------ Supplied data

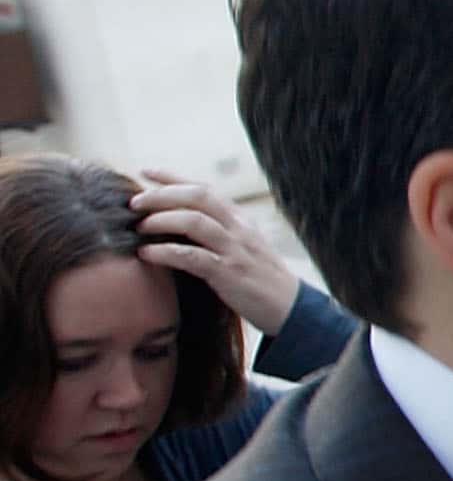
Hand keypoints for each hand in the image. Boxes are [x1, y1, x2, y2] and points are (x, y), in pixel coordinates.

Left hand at [132, 175, 301, 335]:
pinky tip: (146, 254)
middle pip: (197, 197)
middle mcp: (239, 228)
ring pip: (194, 221)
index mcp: (241, 219)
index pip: (205, 188)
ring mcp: (235, 250)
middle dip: (161, 195)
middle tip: (133, 203)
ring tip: (139, 228)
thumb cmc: (260, 279)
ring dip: (160, 220)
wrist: (291, 308)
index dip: (174, 177)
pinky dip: (165, 252)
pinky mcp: (229, 273)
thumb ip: (219, 231)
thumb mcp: (244, 246)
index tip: (146, 172)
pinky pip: (192, 256)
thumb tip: (179, 222)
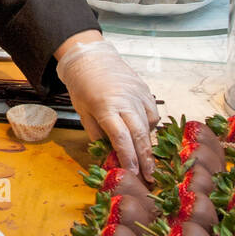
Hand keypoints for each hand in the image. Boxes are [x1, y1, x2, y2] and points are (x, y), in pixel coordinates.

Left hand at [55, 36, 158, 179]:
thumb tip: (107, 156)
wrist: (91, 58)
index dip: (128, 158)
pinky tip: (144, 132)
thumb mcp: (83, 112)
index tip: (132, 173)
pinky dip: (150, 125)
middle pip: (140, 134)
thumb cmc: (82, 87)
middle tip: (149, 177)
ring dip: (148, 144)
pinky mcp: (145, 89)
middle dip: (145, 158)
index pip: (121, 138)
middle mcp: (125, 101)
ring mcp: (137, 94)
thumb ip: (96, 135)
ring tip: (147, 160)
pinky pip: (152, 113)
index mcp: (106, 107)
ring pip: (149, 124)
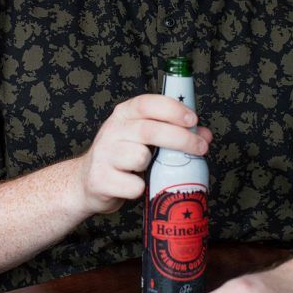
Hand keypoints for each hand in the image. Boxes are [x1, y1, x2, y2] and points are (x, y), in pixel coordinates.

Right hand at [76, 94, 211, 216]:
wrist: (87, 182)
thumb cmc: (123, 156)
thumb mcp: (145, 138)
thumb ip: (174, 132)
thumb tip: (205, 135)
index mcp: (124, 114)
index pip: (147, 103)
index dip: (172, 109)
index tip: (193, 120)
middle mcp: (112, 130)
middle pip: (149, 130)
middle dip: (180, 138)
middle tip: (201, 148)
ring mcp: (104, 154)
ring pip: (140, 157)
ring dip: (154, 166)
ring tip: (149, 168)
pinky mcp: (101, 179)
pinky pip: (133, 185)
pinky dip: (141, 188)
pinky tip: (136, 185)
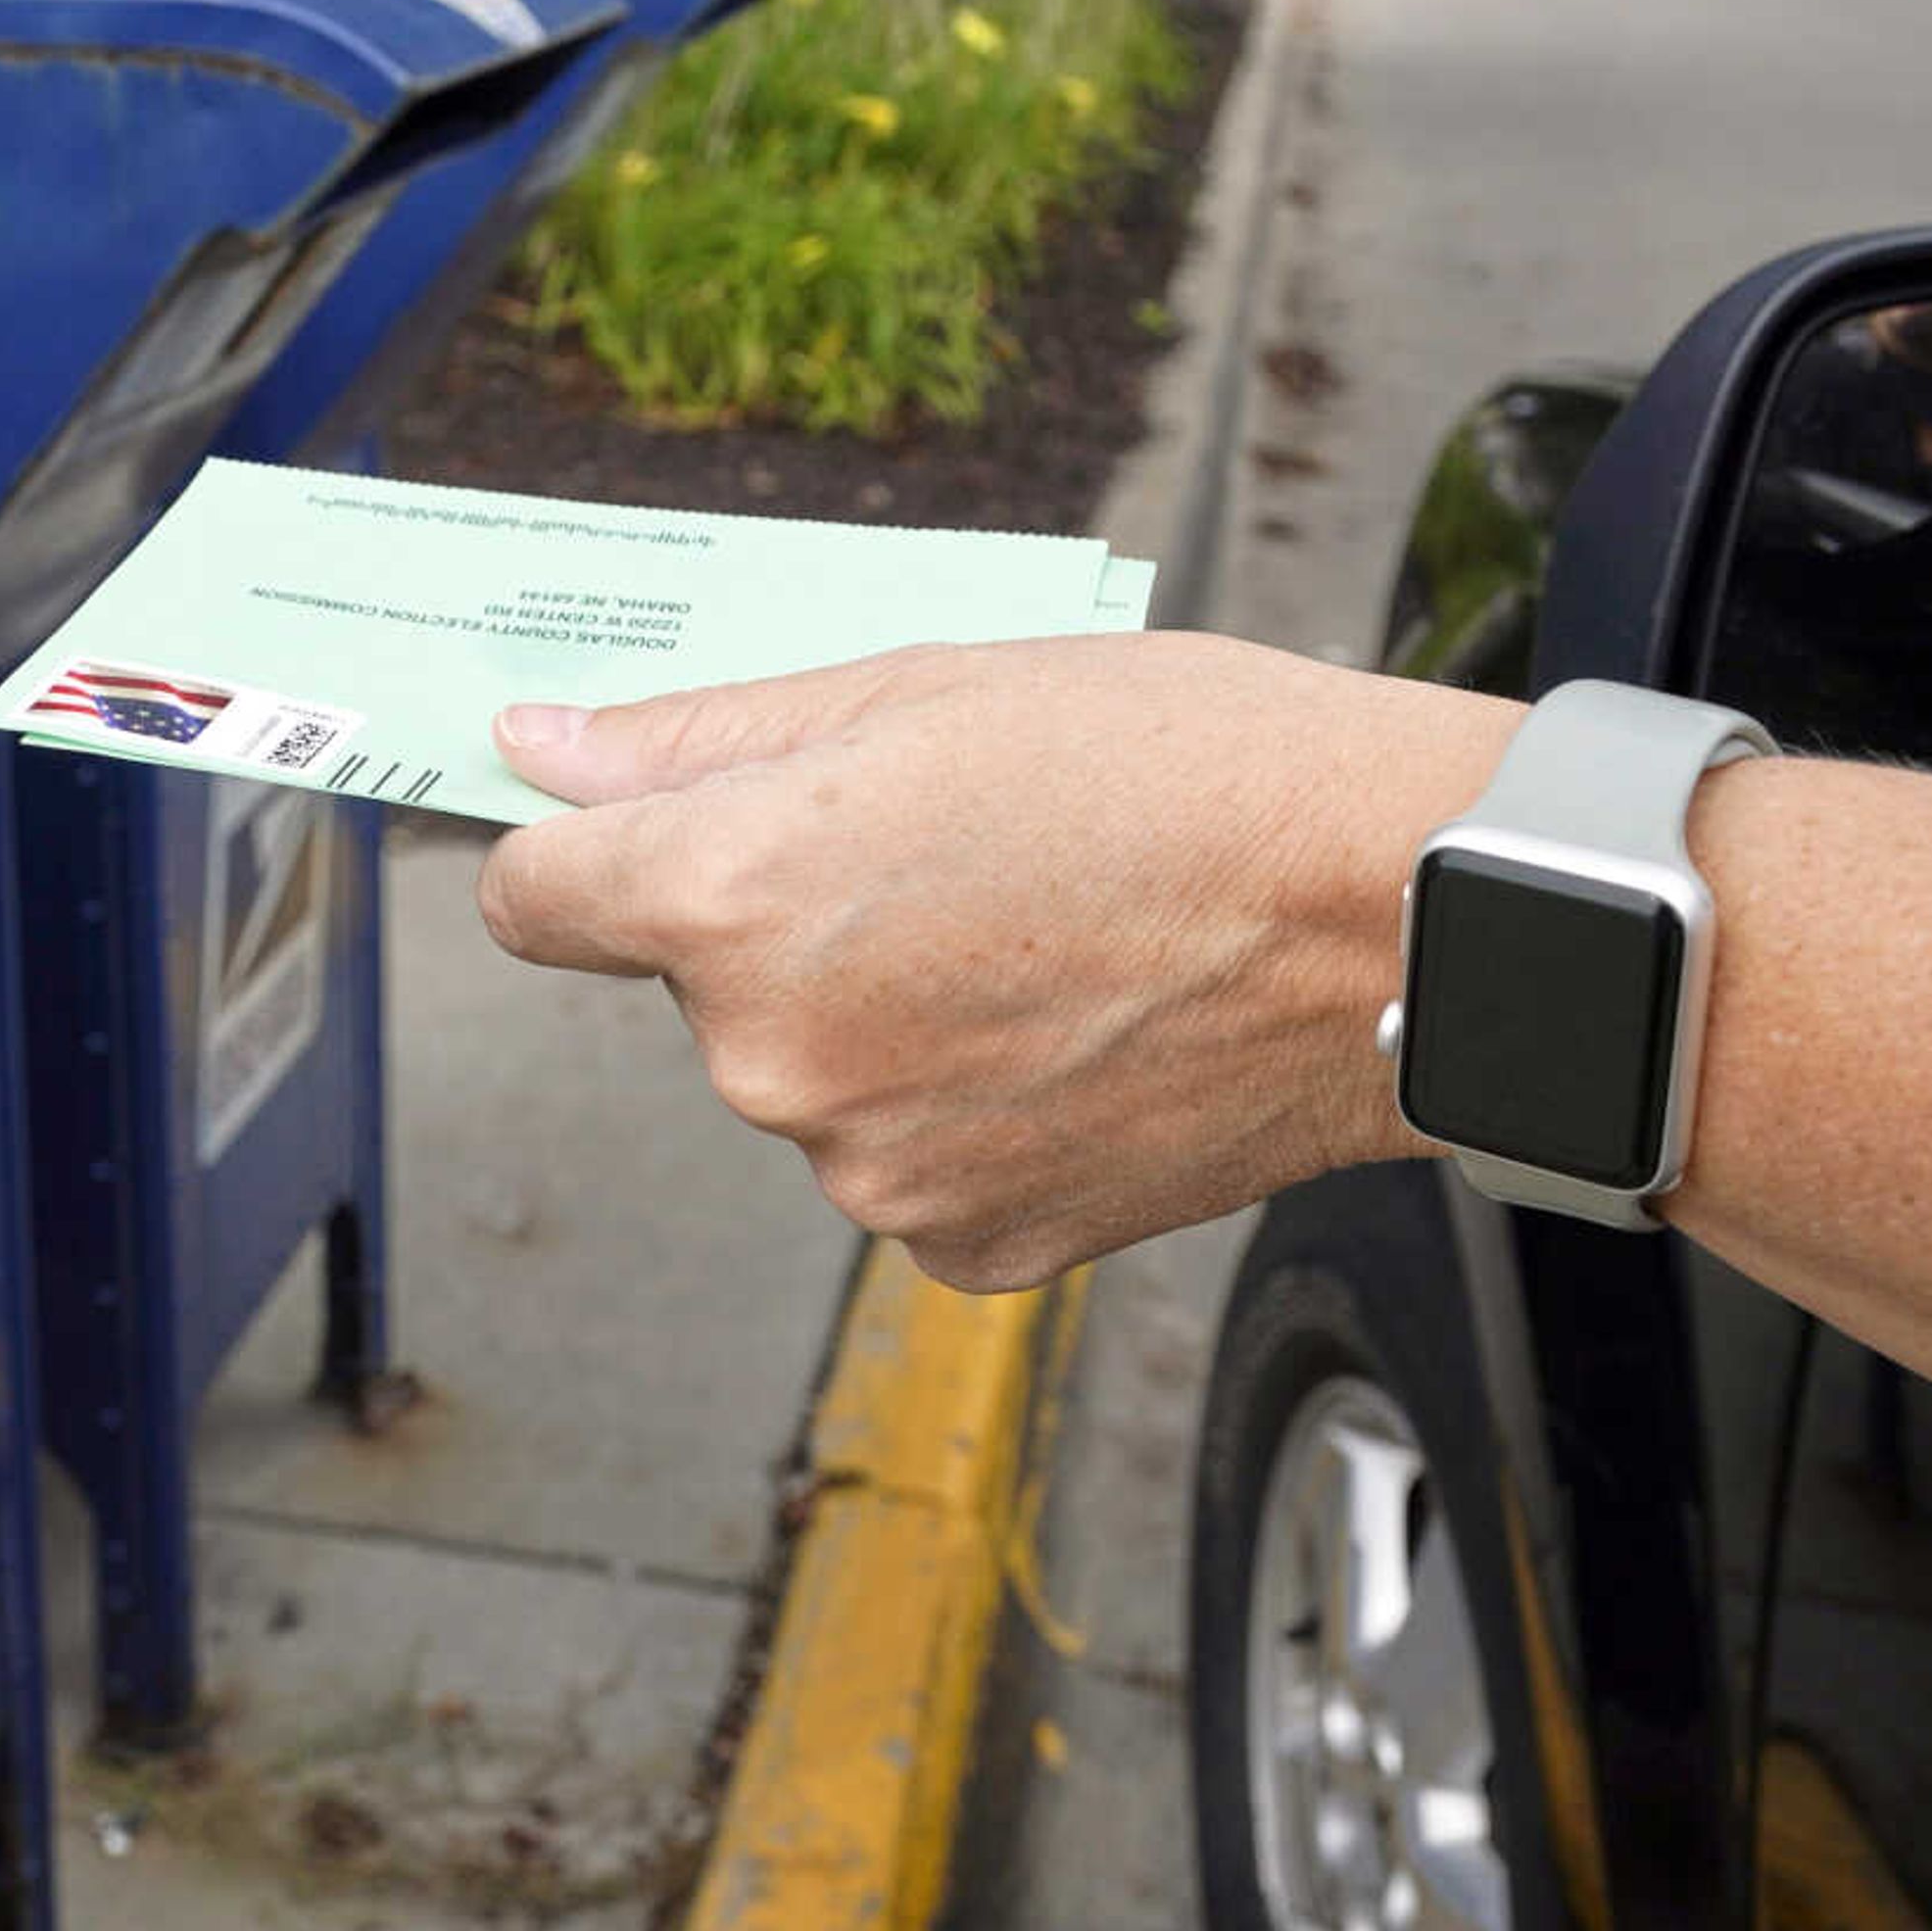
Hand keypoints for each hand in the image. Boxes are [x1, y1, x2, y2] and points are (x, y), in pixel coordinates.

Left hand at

------------

**Work to complete**
From the records, copy every line that has the string "middle" in it.

**Response**
middle pip: (197, 197)
middle mcp: (239, 228)
middle dip: (161, 195)
middle tip: (133, 203)
middle pip: (140, 134)
middle tip: (149, 177)
middle dip: (145, 158)
middle mcp: (125, 101)
middle mcp: (112, 130)
middle pip: (149, 130)
middle dip: (180, 138)
middle tip: (201, 148)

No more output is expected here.